Common items with lithium-ion batteries integrated into them that you may not have considered include:
- Mobile phones
- Electric toothbrushes
- Electronic vapes
Risk of fires in waste
Poor management of any hazardous items can increase the risk of fires in waste. Certain materials, such as flammable liquids, aerosols and reactive substances, can ignite or explode under specific conditions. If these hazardous materials are not segregated properly or are stored inappropriately, fires can occur and spread rapidly. Hazardous waste fires not only endanger lives and property, but also release toxic fumes and pollutants into the air, posing severe health risks to nearby communities.
How to dispose of hazardous waste
We cannot accept hazardous waste here at Reston Waste, as there are specific laws and guidelines in place to help appropriately manage such waste. This means no hazardous items should be placed in skips or with your rubbish awaiting collection.
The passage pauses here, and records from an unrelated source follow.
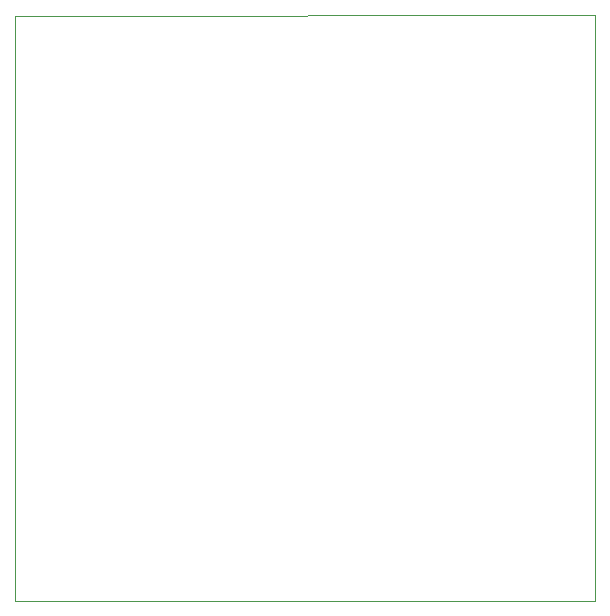
<source format=gbr>
G04 #@! TF.GenerationSoftware,KiCad,Pcbnew,(5.1.2)-2*
G04 #@! TF.CreationDate,2019-07-11T10:47:11+08:00*
G04 #@! TF.ProjectId,HMC346AMS8GE,484d4333-3436-4414-9d53-3847452e6b69,rev?*
G04 #@! TF.SameCoordinates,Original*
G04 #@! TF.FileFunction,Profile,NP*
%FSLAX46Y46*%
G04 Gerber Fmt 4.6, Leading zero omitted, Abs format (unit mm)*
G04 Created by KiCad (PCBNEW (5.1.2)-2) date 2019-07-11 10:47:11*
%MOMM*%
%LPD*%
G04 APERTURE LIST*
%ADD10C,0.050000*%
G04 APERTURE END LIST*
D10*
X168402000Y-73660000D02*
X119253000Y-73787000D01*
X168402000Y-123317000D02*
X168402000Y-73660000D01*
X119253000Y-123317000D02*
X168402000Y-123317000D01*
X119253000Y-73787000D02*
X119253000Y-123317000D01*
M02*

</source>
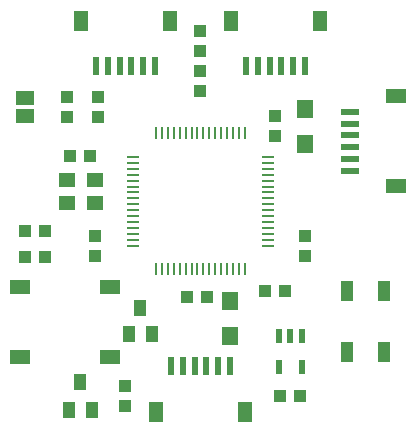
<source format=gbr>
G04 EAGLE Gerber RS-274X export*
G75*
%MOMM*%
%FSLAX34Y34*%
%LPD*%
%INSolderpaste Top*%
%IPPOS*%
%AMOC8*
5,1,8,0,0,1.08239X$1,22.5*%
G01*
%ADD10R,1.000000X0.220000*%
%ADD11R,0.220000X1.000000*%
%ADD12R,0.600000X1.550000*%
%ADD13R,1.200000X1.800000*%
%ADD14R,1.550000X0.600000*%
%ADD15R,1.800000X1.200000*%
%ADD16R,1.000000X1.100000*%
%ADD17R,1.100000X1.000000*%
%ADD18R,1.400000X1.600000*%
%ADD19R,1.000000X1.651000*%
%ADD20R,1.600200X1.168400*%
%ADD21R,1.000000X1.400000*%
%ADD22R,0.550000X1.200000*%
%ADD23R,1.780000X1.150000*%
%ADD24R,1.400000X1.200000*%


D10*
X120300Y193000D03*
X120300Y188000D03*
X120300Y203000D03*
X120300Y213000D03*
X120300Y223000D03*
X120300Y198000D03*
X120300Y208000D03*
X120300Y218000D03*
X120300Y228000D03*
X120300Y178000D03*
X120300Y168000D03*
X120300Y158000D03*
X120300Y153000D03*
X120300Y163000D03*
X120300Y173000D03*
X120300Y183000D03*
D11*
X175300Y133000D03*
X180300Y133000D03*
X165300Y133000D03*
X155300Y133000D03*
X145300Y133000D03*
X170300Y133000D03*
X160300Y133000D03*
X150300Y133000D03*
X140300Y133000D03*
X190300Y133000D03*
X200300Y133000D03*
X210300Y133000D03*
X215300Y133000D03*
X205300Y133000D03*
X195300Y133000D03*
X185300Y133000D03*
D10*
X235300Y188000D03*
X235300Y193000D03*
X235300Y178000D03*
X235300Y168000D03*
X235300Y158000D03*
X235300Y183000D03*
X235300Y173000D03*
X235300Y163000D03*
X235300Y153000D03*
X235300Y203000D03*
X235300Y213000D03*
X235300Y223000D03*
X235300Y228000D03*
X235300Y218000D03*
X235300Y208000D03*
X235300Y198000D03*
D11*
X180300Y248000D03*
X175300Y248000D03*
X190300Y248000D03*
X200300Y248000D03*
X210300Y248000D03*
X185300Y248000D03*
X195300Y248000D03*
X205300Y248000D03*
X215300Y248000D03*
X165300Y248000D03*
X155300Y248000D03*
X145300Y248000D03*
X140300Y248000D03*
X150300Y248000D03*
X160300Y248000D03*
X170300Y248000D03*
D12*
X202800Y50800D03*
X152800Y50800D03*
X162800Y50800D03*
X172800Y50800D03*
X182800Y50800D03*
X192800Y50800D03*
D13*
X139800Y12050D03*
X215800Y12050D03*
D12*
X216300Y304800D03*
X266300Y304800D03*
X256300Y304800D03*
X246300Y304800D03*
X236300Y304800D03*
X226300Y304800D03*
D13*
X279300Y343550D03*
X203300Y343550D03*
D14*
X304800Y266300D03*
X304800Y216300D03*
X304800Y226300D03*
X304800Y236300D03*
X304800Y246300D03*
X304800Y256300D03*
D15*
X343550Y203300D03*
X343550Y279300D03*
D16*
X29600Y143510D03*
X46600Y143510D03*
D17*
X245500Y25400D03*
X262500Y25400D03*
D16*
X88900Y143900D03*
X88900Y160900D03*
D17*
X166760Y109220D03*
X183760Y109220D03*
D16*
X241300Y245500D03*
X241300Y262500D03*
X91440Y262010D03*
X91440Y279010D03*
D17*
X232800Y114300D03*
X249800Y114300D03*
D18*
X203200Y106440D03*
X203200Y76440D03*
X266700Y239000D03*
X266700Y269000D03*
D19*
X301500Y63130D03*
X301500Y114670D03*
X333500Y114670D03*
X333500Y63130D03*
D12*
X89300Y304800D03*
X139300Y304800D03*
X129300Y304800D03*
X119300Y304800D03*
X109300Y304800D03*
X99300Y304800D03*
D13*
X152300Y343550D03*
X76300Y343550D03*
D20*
X29210Y278130D03*
X29210Y262890D03*
D17*
X46600Y165100D03*
X29600Y165100D03*
D21*
X127000Y99900D03*
X136500Y77900D03*
X117500Y77900D03*
D17*
X64770Y262010D03*
X64770Y279010D03*
X266700Y160900D03*
X266700Y143900D03*
X177800Y283600D03*
X177800Y300600D03*
X177800Y334890D03*
X177800Y317890D03*
D22*
X263500Y76500D03*
X254000Y76500D03*
X244500Y76500D03*
X244500Y50500D03*
X263500Y50500D03*
D17*
X67700Y228600D03*
X84700Y228600D03*
D23*
X25400Y118110D03*
X25400Y58510D03*
X101300Y58510D03*
X101300Y118110D03*
D21*
X76200Y37400D03*
X85700Y13400D03*
X66700Y13400D03*
D17*
X114300Y16900D03*
X114300Y33900D03*
D24*
X64770Y208280D03*
X64770Y189280D03*
X88770Y189280D03*
X88770Y208280D03*
M02*

</source>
Here are some of the steps you should take if you have hazardous waste to dispose of:
- Identify your hazardous waste: First, check that any waste you’re dealing with doesn’t contain any hazardous items. You can help to classify your waste by comparing it against the European Waste Catalogue (EWC).
- Segregate and store properly: It is illegal to mix hazardous waste with non-hazardous waste. This is because it creates contamination and can render all your waste hazardous. For this reason, you must store and label your hazardous waste appropriately before disposal via the proper channels.
- Use appropriate recycling and treatment facilities: Different hazardous wastes will require you to find appropriate recycling and treatment facilities, helping to protect the environment. These facilities will be better equipped to handle your hazardous waste through different practices.
Remember, here at Reston Waste, we cannot accept your hazardous waste. You must not mix hazardous items into your waste for any skip hire or waste management service we provide, as this can be dangerous for our drivers, the public and the wider local environment.
We can, however, offer separate, specialist services for persistent organic pollutants (POPS). You can read more about this hazardous waste type and how to deal with it in our previous post.
By following the correct procedures for handling and disposing of hazardous waste, we can all do our part to minimise the risks associated with these materials and contribute to a cleaner and safer environment here in London.